In the example you shared, when rf_workflow is fit using tune_grid(...), internally, the rf_recipe will be prep()'d and juice()'d on the analysis portion of val_set (80% of the 80% training set), the model is then fit, and then the prepared recipe is bake()'d on the assessment set before computing performance metrics. This is all done for you when using workflows.

If you aren't doing recipes preprocessing or resampling/hyperparameter tuning, for example, or if you've done your preprocessing manually you could just use the fit function on a parsnip or workflow object to bypass pre-processing altogether.

Optionally, outside of the parsnip/workflows framework, you can still take advantage of recipes and use prep(), juice(), and bake() manually to pre-process your data and fit models using any package/approach.

I hope this was helpful.

3 Likes

Very helpful, @mattwarkentin. Thanks for taking the time to explain it.

1 Like

If you would like to read a bit more detail on what these functions do, you can check out this chapter of the Tidy Modeling with R book. I think this schematic is helpful:

@mattwarkentin described what happens when you fit or tune a workflow really nicely; like he said, it is handling that preprocessing under the hood for you. If you want to read more about that, it's described here.

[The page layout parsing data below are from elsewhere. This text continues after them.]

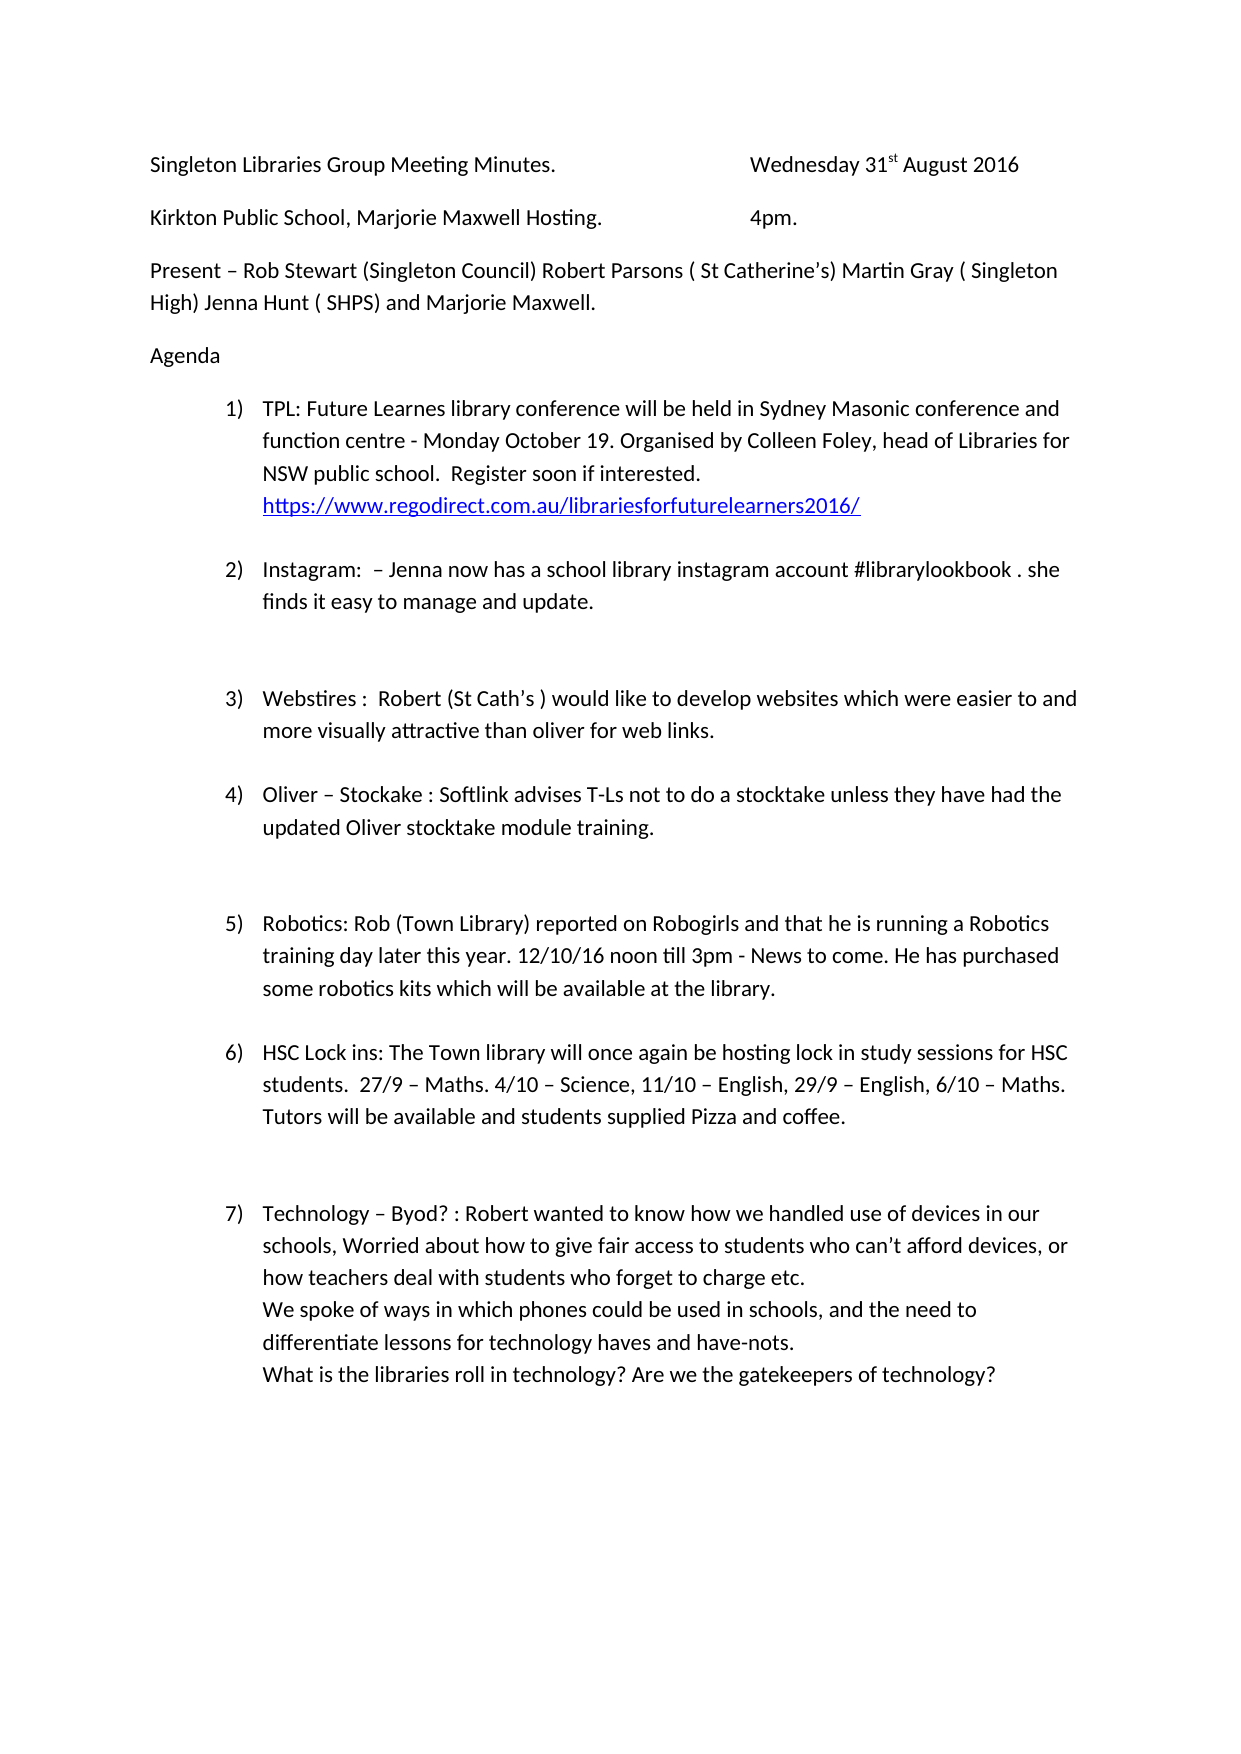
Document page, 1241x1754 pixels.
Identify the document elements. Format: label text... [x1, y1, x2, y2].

list Robotics: Rob (Town Library) reported on Robogirls and that he is running a Robotics training day later this year. 12/10/16 noon till 3pm - News to come. He has purchased some robotics kits which will be available at the library. [225, 909, 1090, 1002]
list HSC Lock ins: The Town library will once again be hosting lock in study sessions for HSC students. 27/9 – Maths. 4/10 – Science, 11/10 – English, 29/9 – English, 6/10 – Maths. Tutors will be available and students supplied Pizza and coffee. [225, 1038, 1090, 1130]
list We spoke of ways in which phones could be used in schools, and the need to differentiate lessons for technology haves and have-nots. [262, 1296, 1090, 1356]
list Webstires : Robert (St Cath’s ) would like to develop websites which were easier to and more visually attractive than oliver for web links. [225, 684, 1090, 744]
list Technology – Byod? : Robert wanted to know how we handled use of devices in our schools, Worried about how to give fair access to students who can’t afford devices, or how teachers deal with students who forget to charge etc. [225, 1199, 1090, 1291]
list TPL: Future Learnes library conference will be held in Sydney Masonic conference and function centre - Monday October 19. Organised by Colleen Foley, head of Libraries for NSW public school. Register soon if interested. https://www.regodirect.com.au/librariesforfuturelearners2016/ [225, 394, 1090, 519]
text Singleton Libraries Group Meeting Minutes. Wednesday 31st August 2016 [150, 150, 1090, 178]
text Agenda [150, 341, 1090, 369]
list Oliver – Stockake : Softlink advises T-Ls not to do a stocktake unless they have had the updated Oliver stocktake module training. [225, 781, 1090, 841]
list What is the libraries roll in technology? Are we the gatekeepers of technology? [262, 1360, 1090, 1388]
text Kirkton Public School, Marjorie Maxwell Hosting. 4pm. [150, 203, 1090, 231]
text Present – Rob Stewart (Singleton Council) Robert Parsons ( St Catherine’s) Martin Gray ( Singleton High) Jenna Hunt ( SHPS) and Marjorie Maxwell. [150, 256, 1090, 316]
list Instagram: – Jenna now has a school library instagram account #librarylookbook . she finds it easy to manage and update. [225, 555, 1090, 615]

It probably is helpful to know how to prep() and bake() if you are going to be a tidymodels user, because often you want to be able to dig into the internals or troubleshoot problems with recipe preprocessing.

3 Likes

This is great @julia. Thank you. I was not making the connection to what workflow was doing behind the scenes. This clears it up.

1 Like